Peut-être, conclut-il, l’Europe ferait-elle mieux de s’avouer que la fameuse « Union toujours plus étroite est impossible en pratique » et qu’il est donc « imprudent d’en faire la promesse ». Avant se faire le porte-parole des néo-protectionnistes en s’interrogeant s’il n’était pas possible « que l’Etat-nation à l’ancienne soit une forme mieux adapté pour contenir les loyautés collectives, protéger les défavorisés, imposer une redistribution plus équitable des ressources, et compenser des évolutions économiques disruptives et transnationales ».
A la fin de l’ouvrage, le lecteur est en droit de se demander pourquoi son titre est doté d’un point d’interrogation, tant l’affirmation de l’illusion collective traverse les pages. Mais si la belle prose de Tony Judt représente sans conteste les plus beaux habits de l’Euroscepticisme, elle n’est pas aussi « réaliste » qu’elle ne voudrait être.
D’abord, elle souffre, comme le disait Stanley Hoffman dans la revue Foreign Affairs (No. 76, Janvier 1997, p. 139-145), d’ « exagérations, contradictions et omissions », propres à l’Europessimisme affiché. Selon le grand universitaire américain, le livre de Tony Judt était certes un essai remarquable, mais en même temps « une jérémiade qui se complaît un peu trop dans la lamentation et le catastrophisme ».

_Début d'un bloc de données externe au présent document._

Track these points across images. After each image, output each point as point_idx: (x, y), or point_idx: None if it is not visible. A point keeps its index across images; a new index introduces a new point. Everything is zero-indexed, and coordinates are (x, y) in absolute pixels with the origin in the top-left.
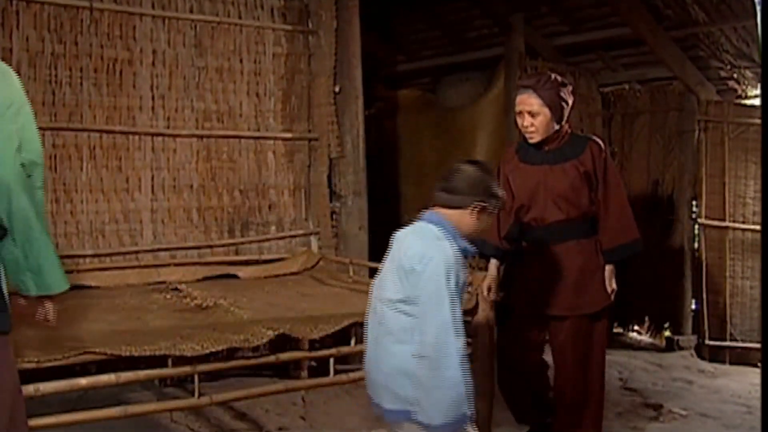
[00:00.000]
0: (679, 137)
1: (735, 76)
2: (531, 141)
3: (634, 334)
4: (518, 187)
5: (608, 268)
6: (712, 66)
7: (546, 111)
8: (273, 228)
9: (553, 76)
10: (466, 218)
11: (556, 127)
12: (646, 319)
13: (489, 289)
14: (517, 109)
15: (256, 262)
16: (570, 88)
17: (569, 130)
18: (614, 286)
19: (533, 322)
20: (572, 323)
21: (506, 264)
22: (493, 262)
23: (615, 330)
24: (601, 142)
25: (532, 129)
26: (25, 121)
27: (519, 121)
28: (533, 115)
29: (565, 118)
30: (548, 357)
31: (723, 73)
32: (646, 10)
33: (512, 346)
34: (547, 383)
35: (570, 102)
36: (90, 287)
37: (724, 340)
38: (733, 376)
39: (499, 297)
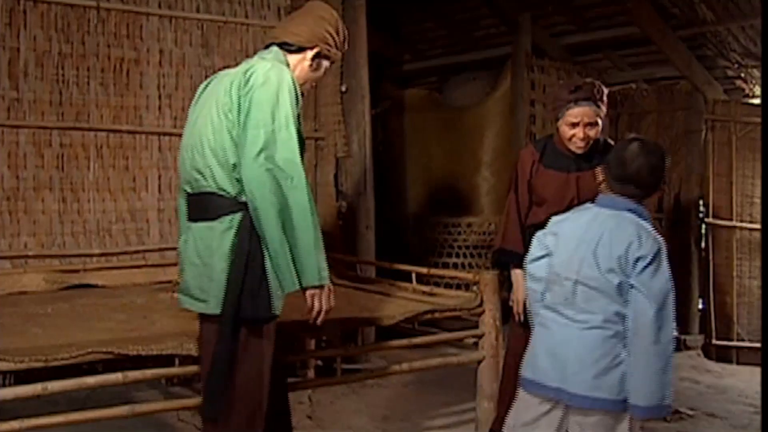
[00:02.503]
0: (687, 137)
1: (742, 75)
2: (579, 152)
3: None
4: (546, 193)
5: None
6: (719, 65)
7: (601, 122)
8: None
9: (599, 84)
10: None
11: None
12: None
13: (523, 304)
14: (575, 120)
15: None
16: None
17: None
18: None
19: None
20: None
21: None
22: (519, 273)
23: None
24: (612, 142)
25: (586, 141)
26: (272, 127)
27: (570, 132)
28: (592, 126)
29: None
30: None
31: (730, 73)
32: (654, 10)
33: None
34: None
35: None
36: (97, 286)
37: (732, 339)
38: (741, 376)
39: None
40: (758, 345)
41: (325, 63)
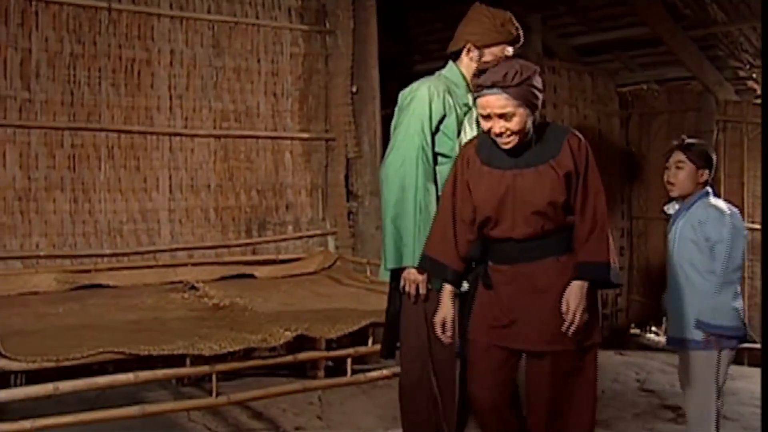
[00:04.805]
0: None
1: (754, 75)
2: (506, 147)
3: (652, 335)
4: (481, 196)
5: (575, 283)
6: (730, 66)
7: (522, 111)
8: (290, 228)
9: (518, 65)
10: None
11: (530, 123)
12: (664, 319)
13: (444, 325)
14: (483, 112)
15: (273, 262)
16: (538, 70)
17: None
18: (574, 307)
19: (498, 357)
20: (554, 361)
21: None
22: (448, 290)
23: (632, 331)
24: (580, 135)
25: (508, 135)
26: (397, 133)
27: (485, 125)
28: (507, 117)
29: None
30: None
31: (742, 73)
32: (665, 10)
33: (471, 386)
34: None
35: (541, 88)
36: (108, 287)
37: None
38: (752, 377)
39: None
40: None
41: (489, 50)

On ne peut qu’être d’accord avec cette critique amicale. Le plus grand défaut de A Grand Illusion? est sans doute l’absence quasi-totale de toute prise en compte de motifs idéalistes qui n’ont pourtant jamais vraiment été absents dans le processus difficile de la construction européenne. Réduire le miracle historique de la réconciliation franco-allemande à un genre de négociation pragmatique, c’est un peu court. Et en dit long sur la perception qu’a l’auteur non seulement des relations internationales mais aussi de la nature humaine. Elle se défend, cette perception, mais elle ne donne que la moitié de l’image.
Une passionnante relecture, donc, qui fait prendre conscience au lecteur que, mine de rien, le processus d’intégration européenne ne progresse finalement pas si mal sur son chemin cahoteux. Jamais satisfaisant pour les Euro-enthousiastes, mais nettement mieux que ce que prédisent les Euro-pessismistes.